Кстати, однажды живописец Торлопов увидел торчащую из мусорки палку. Что-то его
остановило. Подошел. Достал. Оказалось, прялка крашенная 19 века. Сейчас эта находка - одна из реликвий его мастерской.
И со мной случилось. Доска, на которую обратил как-то внимание, была старинной иконой, разрубленной топором. Многое
выброшено в мусорные баки истории бесценного, духовного - и из душ человеческих..."
...Недавно в стране состоялась интереснейшая выставка, "Зеленый шум". Она проехала по многим городам России и
докатилась до Кирова. Мы ее не увидели, Сыктывкар не нашел для ее устройства необходимой суммы.
На выставке участвовала работа Геннадия Дмитриева "У нас в Сыктывкаре". Колоритный, высокий по тональности этюд.
Октябрьский проспект, из-за верхушек деревьев очертанья не русского храма. Внутренний нерв - взаимоотношения культур и
разных религий. Этюд яркий по краскам, хотя краски приглушены, но чувствуется, что здесь художник дал себе полную
свободу, от которой и рука стала трепетной, сохраняя твердость.
"Родился в Сальских степях, приехал в Воркуту, и она сразу припала к сердцу, -
художник закурил пятую сигарету. - И в степи, и в тундре - одинаково большое небо, и низкий горизонт, и, если ты заметил,
у меня всегда на холстах низкий горизонт. И пейзаж тундры очень похож на пейзаж степей - ковер крупный, сочно-беленый.
Надо же, подумал я, карликовые березки были ниже купавки...

### [Ваши задания]
- 1) Пожалуйста, воспроизведите фрагмент статьи без изменений: начните с места, где стоят слова «Октябрьский проспект, из-за», и остановитесь после слов «ковер крупный, сочно-беленый.».
- 2) Какую работу Геннадия Дмитриева, по словам статьи, показывали на выставке «Зеленый шум»?
Опирайтесь только на статью.

Записи из источника данных
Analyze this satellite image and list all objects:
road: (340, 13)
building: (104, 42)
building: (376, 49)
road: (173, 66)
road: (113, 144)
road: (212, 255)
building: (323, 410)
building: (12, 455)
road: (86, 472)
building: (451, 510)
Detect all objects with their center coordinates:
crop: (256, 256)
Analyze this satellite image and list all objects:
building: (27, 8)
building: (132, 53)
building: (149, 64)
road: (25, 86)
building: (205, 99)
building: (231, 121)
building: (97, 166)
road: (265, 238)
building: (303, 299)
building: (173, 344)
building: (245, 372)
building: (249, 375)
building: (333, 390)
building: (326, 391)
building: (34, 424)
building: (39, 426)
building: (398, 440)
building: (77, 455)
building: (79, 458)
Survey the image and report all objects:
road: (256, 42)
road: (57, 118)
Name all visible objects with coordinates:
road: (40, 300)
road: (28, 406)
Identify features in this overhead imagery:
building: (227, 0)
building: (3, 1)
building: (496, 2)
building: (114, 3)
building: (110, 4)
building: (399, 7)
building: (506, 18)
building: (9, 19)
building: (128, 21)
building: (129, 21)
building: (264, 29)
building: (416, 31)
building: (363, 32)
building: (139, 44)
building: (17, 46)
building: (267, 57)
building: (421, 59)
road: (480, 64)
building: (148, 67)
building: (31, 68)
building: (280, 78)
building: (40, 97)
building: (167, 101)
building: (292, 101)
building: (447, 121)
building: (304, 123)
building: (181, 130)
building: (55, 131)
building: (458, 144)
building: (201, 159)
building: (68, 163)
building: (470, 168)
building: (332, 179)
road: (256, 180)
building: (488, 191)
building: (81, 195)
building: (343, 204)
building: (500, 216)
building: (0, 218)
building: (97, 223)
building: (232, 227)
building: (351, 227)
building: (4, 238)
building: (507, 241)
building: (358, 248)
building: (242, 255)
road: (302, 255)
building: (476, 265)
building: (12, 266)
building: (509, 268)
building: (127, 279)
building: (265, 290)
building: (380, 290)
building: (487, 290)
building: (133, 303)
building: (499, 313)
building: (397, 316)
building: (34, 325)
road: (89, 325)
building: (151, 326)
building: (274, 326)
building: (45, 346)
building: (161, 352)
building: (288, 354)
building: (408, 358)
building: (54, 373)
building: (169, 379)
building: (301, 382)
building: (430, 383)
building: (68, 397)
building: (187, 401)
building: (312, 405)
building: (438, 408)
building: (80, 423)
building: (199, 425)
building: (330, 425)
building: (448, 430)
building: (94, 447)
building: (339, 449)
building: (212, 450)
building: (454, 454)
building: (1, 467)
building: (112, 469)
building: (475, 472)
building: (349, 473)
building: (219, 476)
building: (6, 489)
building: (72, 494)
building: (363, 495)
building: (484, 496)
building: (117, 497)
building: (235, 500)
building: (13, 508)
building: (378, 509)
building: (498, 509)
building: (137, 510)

### [Список решений]
- 1)
Октябрьский проспект, из-за верхушек деревьев очертанья не русского храма. Внутренний нерв - взаимоотношения культур и
разных религий. Этюд яркий по краскам, хотя краски приглушены, но чувствуется, что здесь художник дал себе полную
свободу, от которой и рука стала трепетной, сохраняя твердость.
"Родился в Сальских степях, приехал в Воркуту, и она сразу припала к сердцу, -
художник закурил пятую сигарету. - И в степи, и в тундре - одинаково большое небо, и низкий горизонт, и, если ты заметил,
у меня всегда на холстах низкий горизонт. И пейзаж тундры очень похож на пейзаж степей - ковер крупный, сочно-беленый.

- 2) Этюд «У нас в Сыктывкаре».